"Now you are just throwing darts," screams a man across the room.
"You are a slave to the Pac-10. It's going to do you in," howls another.
"Don't screw it up like you have your life," threatens a third.
The scene unfolding is what passes for good-natured banter during a fantasy football draft. The draft itself is equal parts party, fraternal hazing, guesswork and, for people who take it more seriously than others, the culmination of weeks—if not months—of meticulous research.
Earlier this month, 12 friends gathered in west Ketchum, including three via the Internet with one making picks from Hong Kong. Despite the international flavor, the scene could have been Anywhere, U.S.A., as the men gathered to choose their fantasy teams for the upcoming NFL season.
(It's worth noting that when asked why no women were participating, league Commissioner Shannon Flavin said, "no woman has actually been interested in being here.")
While the men's wives and girlfriends left to see the flick "Eat, Pray, Love," the men staged their own drama, replete with head-banging, howls of desperation and love lost. If you want to see a grown man cry, watch as his coveted pick goes to someone else. It's akin to the bitterness and loss that Packers fans must feel watching Brett Favre in a Vikings jersey.
"You're thinking about him the round before and someone picks him—well, it's a bummer," said competitor Matt Hayes.
Numbers vary on how many people actually play fantasy football, but the Fantasy Sports Trade Association estimates that 30 million people in the United States and Canada have created teams, a 54 percent increase from two years ago. Despite the term "fantasy," it is not Monopoly money getting tossed around. MSNBC reports that $60 million dollars will change hands during a typical fantasy season.
The Ketchum crew, known as the Big C League, is as cutting edge as a dull axe blade, however. While some money is wagered, it's not going to make or break anyone, and Thatcher Marsted said the most time he devotes to following his team is 15 minutes a week.

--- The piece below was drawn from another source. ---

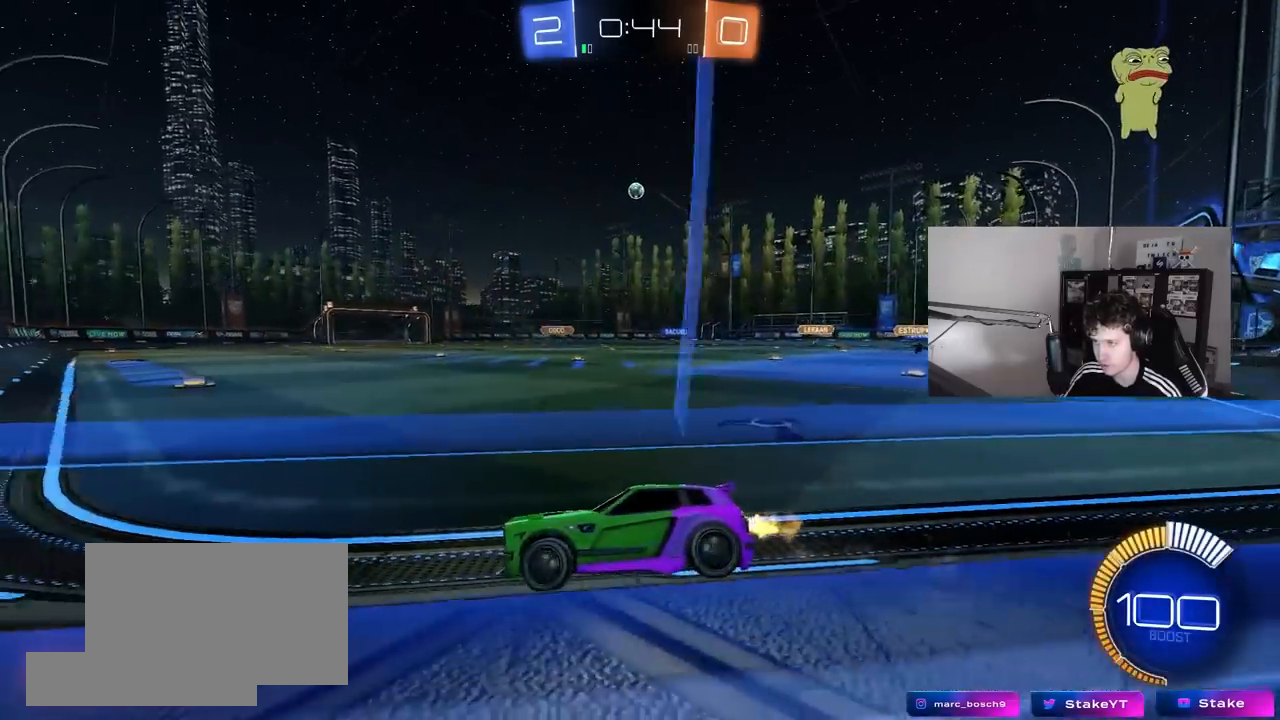
{"keys": ["w"], "mouse": ["left"], "mouse_move": "still", "events": [[267, "d", "up"], [500, "mouse_left", "down"]]}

"About as much time as you would spend on Facebook," he said.
But Marsted would be considered a dabbler to most participants. The Internet is rife with stories of men losing jobs, wives and families over a slavish devotion to the game.
Bloomberg recently published an article about a man named Mark St. Amant of Farmington, Conn., who quit his six-figure job at an advertising agency for the chance to win a $700 prize.
St. Amant was quoted as saying, "I came close a few times, but it was an always-a-bridesmaid thing. I realized this job was draining my time and preventing me from winning."
While extremists are more fun to read about than live with, it seems like the men of the Big C League are more in line with 61.9 percent of respondents to a survey conducted by the Fantasy Sports Trade Association in which they cited "something to play with my friends" as one of the reasons they play fantasy football.
"I just like everyone getting together and hanging out with my good friends," said Doug Oplt, who has been part of the league for six years. "I don't take it that seriously."
Apparently. When asked what his strategy for the draft is, Oplt said, "I just wing it. But I have never won, so I don't consider it effective."
Not the same approach for Flavin, who has won the league title three out of five years, and researches his potential picks with the intensity of football analyst Mel Kiper blow-drying his hair.
"It's very competitive for Shannon," Oplt said. "The rest of us just have a good time."
Flavin, a die-hard Detroit Lions fan, compiles his own draft list by position instead of relying on the computer-generated list put out by sports websites.
"Everyone knows who the top 20 players are," he said. "The first round is pretty predictable. Things don't get interesting until the later rounds. It's the sleeper pick that no one knows about that often generates a lot of points."
Leagues make up their own rules and regulations, but most follow a standard of drafting a slate of offensive players, including quarterbacks, running backs, wide receivers, tight ends and kickers. Also picked are two team defenses. Points are amassed for different plays made by the individual professional players in their real NFL games. Touchdowns, field goals, plays that gain a certain amount of yardage and receptions made by the pro players all gain specific numbers of points for the fantasy team.
The Big C League is divided into three four-team divisions. Teams play their division rivals twice and other teams once during the season. The eight squads with the most wins meet in the playoffs and the final two in the championship, which culminates before the 16-game NFL season is over.
"Typically, there are only four teams that are very good," Flavin said. "And most teams aren't worth anything come playoff time. But these guys are getting better."
The camaraderie in the Big C League carries through all year long. Most of the men play coed softball together, ski and mountain bike, but fantasy football offers another opportunity for male bonding.
"It's a way to stay connected all year long," player Lenny Joseph said.
So on any given Sunday, the general managers of the Noonans, Cheddars (from Wisconsin, of course), Sick Birds, Hazed and Confused, Slender Tender, Sweep the Leg and the Hustlers can be found sharing couch space, camaraderie and a real live connection from playing fantasy football.